On some $q$-series identities related to a generalized divisor function and their implications

TL;DR

This paper generalizes a $q$-series and a divisor function, deriving new identities and analytic properties, with implications for combinatorics and number theory, extending previous results and connecting to recent research.

Contribution

It introduces a novel generalization of the divisor function $\sigma_{s,z}(n)$ and extends existing $q$-series identities, linking them to combinatorial and number-theoretic applications.

Findings

Generalized $q$-series identities related to divisor functions.

Derived new properties of the generalized divisor function $\sigma_{s,z}(n)$.

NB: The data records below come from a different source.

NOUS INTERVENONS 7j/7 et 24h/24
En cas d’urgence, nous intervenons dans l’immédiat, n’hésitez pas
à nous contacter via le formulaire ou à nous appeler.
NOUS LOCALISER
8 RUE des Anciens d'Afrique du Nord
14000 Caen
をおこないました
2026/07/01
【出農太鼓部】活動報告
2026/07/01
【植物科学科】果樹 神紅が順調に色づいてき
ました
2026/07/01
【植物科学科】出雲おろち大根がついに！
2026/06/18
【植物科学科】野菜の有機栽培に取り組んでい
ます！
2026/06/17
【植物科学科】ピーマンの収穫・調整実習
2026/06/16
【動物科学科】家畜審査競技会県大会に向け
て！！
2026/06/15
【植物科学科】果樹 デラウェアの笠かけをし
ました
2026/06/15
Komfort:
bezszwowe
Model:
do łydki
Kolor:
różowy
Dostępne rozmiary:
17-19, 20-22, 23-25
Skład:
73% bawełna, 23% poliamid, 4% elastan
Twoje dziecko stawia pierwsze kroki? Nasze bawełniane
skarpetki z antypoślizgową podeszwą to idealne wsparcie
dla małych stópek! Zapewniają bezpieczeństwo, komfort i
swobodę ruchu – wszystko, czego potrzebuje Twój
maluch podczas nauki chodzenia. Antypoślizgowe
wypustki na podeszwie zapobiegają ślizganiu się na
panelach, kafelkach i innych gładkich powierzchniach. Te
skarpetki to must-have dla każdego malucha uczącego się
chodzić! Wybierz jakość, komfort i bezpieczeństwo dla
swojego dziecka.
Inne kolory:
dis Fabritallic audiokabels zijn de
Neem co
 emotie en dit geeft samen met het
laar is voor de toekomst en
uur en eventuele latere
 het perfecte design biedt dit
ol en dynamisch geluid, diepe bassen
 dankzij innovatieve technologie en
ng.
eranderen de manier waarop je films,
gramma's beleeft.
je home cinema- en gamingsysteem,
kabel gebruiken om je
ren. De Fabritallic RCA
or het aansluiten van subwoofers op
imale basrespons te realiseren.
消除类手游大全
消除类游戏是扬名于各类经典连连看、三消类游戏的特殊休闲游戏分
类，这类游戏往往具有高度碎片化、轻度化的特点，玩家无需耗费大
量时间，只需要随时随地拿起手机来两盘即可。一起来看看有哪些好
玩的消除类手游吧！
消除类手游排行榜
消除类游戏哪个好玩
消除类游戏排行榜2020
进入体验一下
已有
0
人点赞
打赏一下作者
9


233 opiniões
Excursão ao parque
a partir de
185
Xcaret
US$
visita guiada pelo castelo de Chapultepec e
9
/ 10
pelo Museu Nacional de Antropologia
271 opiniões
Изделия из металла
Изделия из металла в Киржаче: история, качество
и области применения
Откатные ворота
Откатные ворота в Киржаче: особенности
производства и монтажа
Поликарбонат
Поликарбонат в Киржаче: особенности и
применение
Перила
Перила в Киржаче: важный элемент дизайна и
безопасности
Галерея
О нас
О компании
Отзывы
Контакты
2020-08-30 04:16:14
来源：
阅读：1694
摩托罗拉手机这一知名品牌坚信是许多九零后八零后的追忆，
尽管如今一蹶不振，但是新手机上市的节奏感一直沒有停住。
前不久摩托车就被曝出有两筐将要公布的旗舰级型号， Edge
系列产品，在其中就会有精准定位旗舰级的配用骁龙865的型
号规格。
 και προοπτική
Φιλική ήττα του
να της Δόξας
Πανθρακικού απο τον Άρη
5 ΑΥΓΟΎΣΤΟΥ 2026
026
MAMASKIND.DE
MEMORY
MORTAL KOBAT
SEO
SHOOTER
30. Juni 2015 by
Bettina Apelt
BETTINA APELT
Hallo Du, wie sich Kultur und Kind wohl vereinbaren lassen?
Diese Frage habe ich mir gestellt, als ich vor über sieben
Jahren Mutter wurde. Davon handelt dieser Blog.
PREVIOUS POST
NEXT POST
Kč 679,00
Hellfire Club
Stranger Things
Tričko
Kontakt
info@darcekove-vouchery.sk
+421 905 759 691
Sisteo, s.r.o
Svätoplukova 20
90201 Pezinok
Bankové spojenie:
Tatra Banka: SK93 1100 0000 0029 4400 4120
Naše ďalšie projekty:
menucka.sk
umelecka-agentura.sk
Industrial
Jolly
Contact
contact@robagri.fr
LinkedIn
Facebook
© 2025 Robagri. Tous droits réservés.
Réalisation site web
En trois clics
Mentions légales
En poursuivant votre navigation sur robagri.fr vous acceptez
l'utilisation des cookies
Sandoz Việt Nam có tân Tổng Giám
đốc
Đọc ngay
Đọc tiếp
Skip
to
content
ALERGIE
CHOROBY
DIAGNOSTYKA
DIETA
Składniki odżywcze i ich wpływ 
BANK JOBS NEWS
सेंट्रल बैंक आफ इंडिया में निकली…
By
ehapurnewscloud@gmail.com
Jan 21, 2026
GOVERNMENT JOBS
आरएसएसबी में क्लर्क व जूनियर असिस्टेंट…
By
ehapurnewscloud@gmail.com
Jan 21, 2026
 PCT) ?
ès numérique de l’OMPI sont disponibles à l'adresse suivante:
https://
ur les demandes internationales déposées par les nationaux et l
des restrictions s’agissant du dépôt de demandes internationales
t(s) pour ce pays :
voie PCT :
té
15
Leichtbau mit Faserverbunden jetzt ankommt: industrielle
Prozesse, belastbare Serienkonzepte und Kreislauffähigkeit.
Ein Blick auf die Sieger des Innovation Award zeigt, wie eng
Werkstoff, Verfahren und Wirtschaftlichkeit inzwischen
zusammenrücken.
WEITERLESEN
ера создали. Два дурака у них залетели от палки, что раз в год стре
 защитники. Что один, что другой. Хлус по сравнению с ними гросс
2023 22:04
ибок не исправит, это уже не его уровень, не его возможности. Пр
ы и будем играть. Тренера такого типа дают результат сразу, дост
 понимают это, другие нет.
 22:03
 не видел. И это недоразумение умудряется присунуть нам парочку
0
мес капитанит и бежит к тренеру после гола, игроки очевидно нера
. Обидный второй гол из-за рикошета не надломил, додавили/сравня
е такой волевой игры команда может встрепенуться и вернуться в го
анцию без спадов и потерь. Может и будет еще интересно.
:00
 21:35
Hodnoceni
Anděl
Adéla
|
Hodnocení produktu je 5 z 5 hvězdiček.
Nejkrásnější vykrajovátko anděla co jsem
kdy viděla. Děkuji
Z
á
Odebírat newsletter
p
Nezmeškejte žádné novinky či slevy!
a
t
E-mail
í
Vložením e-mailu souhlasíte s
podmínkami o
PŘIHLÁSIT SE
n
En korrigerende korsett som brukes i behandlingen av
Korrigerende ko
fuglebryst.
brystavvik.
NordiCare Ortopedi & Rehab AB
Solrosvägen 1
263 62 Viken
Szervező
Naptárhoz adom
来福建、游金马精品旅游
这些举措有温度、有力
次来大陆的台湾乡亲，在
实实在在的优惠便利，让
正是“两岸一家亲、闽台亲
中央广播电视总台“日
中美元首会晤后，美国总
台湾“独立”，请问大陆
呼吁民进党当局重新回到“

Connected results to recent research by Bringmann and Jennings-Shaffer.

Abstract

In this article, a $q$-series examined by Kluyver and Uchimura is generalized. This allows us to find generalization of the identities in the random acyclic digraph studied by Simon, Crippa, and Collenberg in 1993. As one of the corollaries of our main theorem, we get results of Dilcher and Andrews, Crippa, and Simon. This main theorem involves a surprising new generalization of the divisor function $\sigma_s(n)$, which we denote by $\sigma_{s,z}(n)$. Analytic properties of $\sigma_{s,z}(n)$ are also studied. As a special case of one of our theorem we obtain result from a recent paper of Bringmann and Jennings-Shaffer.